Gestão de Campanhas

Como precificar campanhas de influencer marketing

Sua agência cobra pouco e perde margem - ou cobra muito e perde cliente. Veja como precificar campanhas de influencer marketing com dados reais do mercado brasileiro.

Precificação é o tema que mais gera desconforto em agências de influencer marketing no Brasil. Não por falta de competência, mas por falta de referência.
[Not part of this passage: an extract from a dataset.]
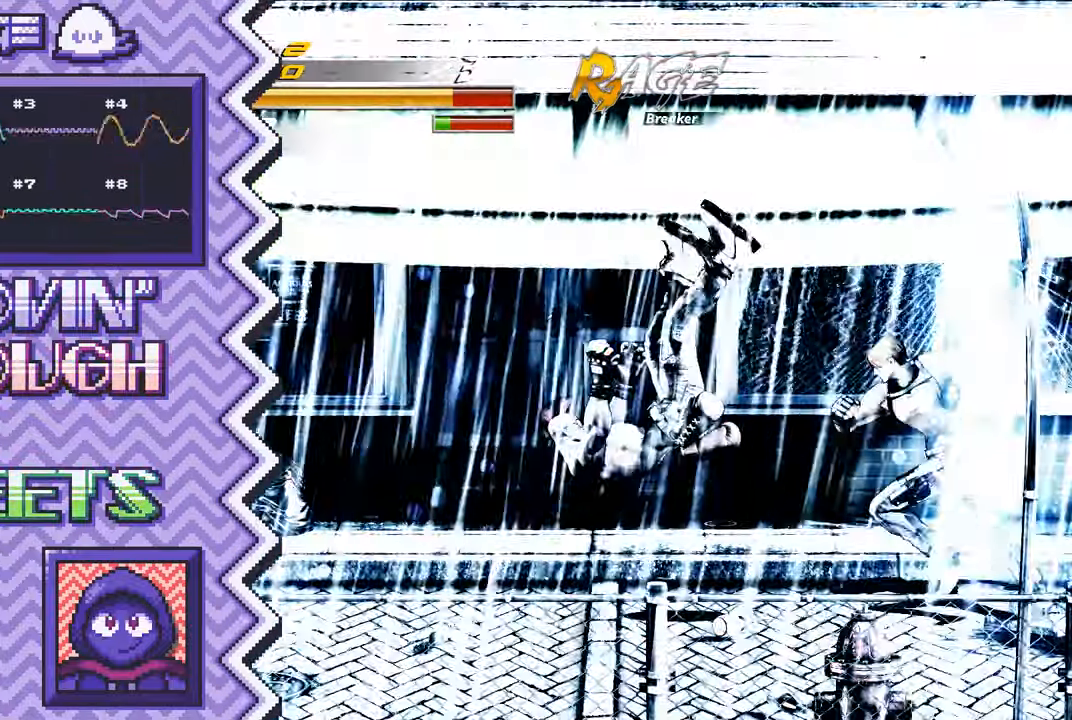
{"buttons": ["X"], "events": [[83, "B", "up"], [200, "Y", "down"], [317, "Y", "up"], [450, "X", "down"]]}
O mercado ainda opera com muita informalidade. Cachês são negociados no DM sem critério claro. Agências cobram fees que não refletem o trabalho real entregue. Clientes comparam propostas sem entender o que está incluído em cada uma. E no final, quem perde é a agência, que ou cobra pouco e fica sem margem, ou cobra sem justificativa e perde o cliente para quem apresentou o número menor.

O problema não é o preço. É a ausência de uma metodologia para chegar nele.
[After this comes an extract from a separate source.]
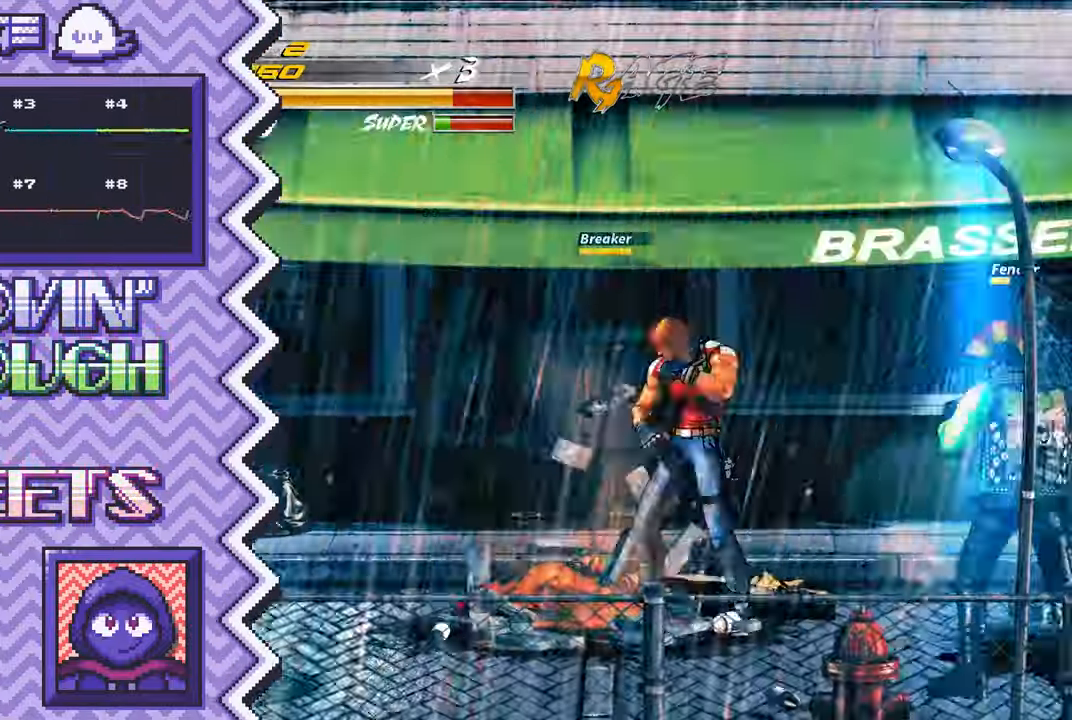
{"buttons": ["B"], "events": [[67, "X", "up"], [184, "A", "down"], [300, "A", "up"], [417, "B", "down"]]}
Por que a maioria das agências cobra errado

O erro do "percentual sobre cachê"

O modelo mais comum entre agências iniciantes é cobrar um percentual sobre o valor dos cachês dos influenciadores, geralmente entre 15% e 25%. O problema é estrutural: esse modelo amarra a receita da agência ao custo do creator, não ao valor do trabalho entregue.

Se a agência negocia um desconto com o influenciador, ela perde receita. E o trabalho de estratégia, curadoria, briefing, aprovação de conteúdo e relatório, que é o que a agência realmente entrega, fica invisível no modelo.

O erro do fee fixo sem critério

O outro extremo é cobrar um fee fixo mensal sem deixar claro o que está incluído. O cliente não entende o que está pagando. Na primeira renovação, o fee vira objeto de negociação, e a agência cede porque não tem argumentos estruturados para defender o preço.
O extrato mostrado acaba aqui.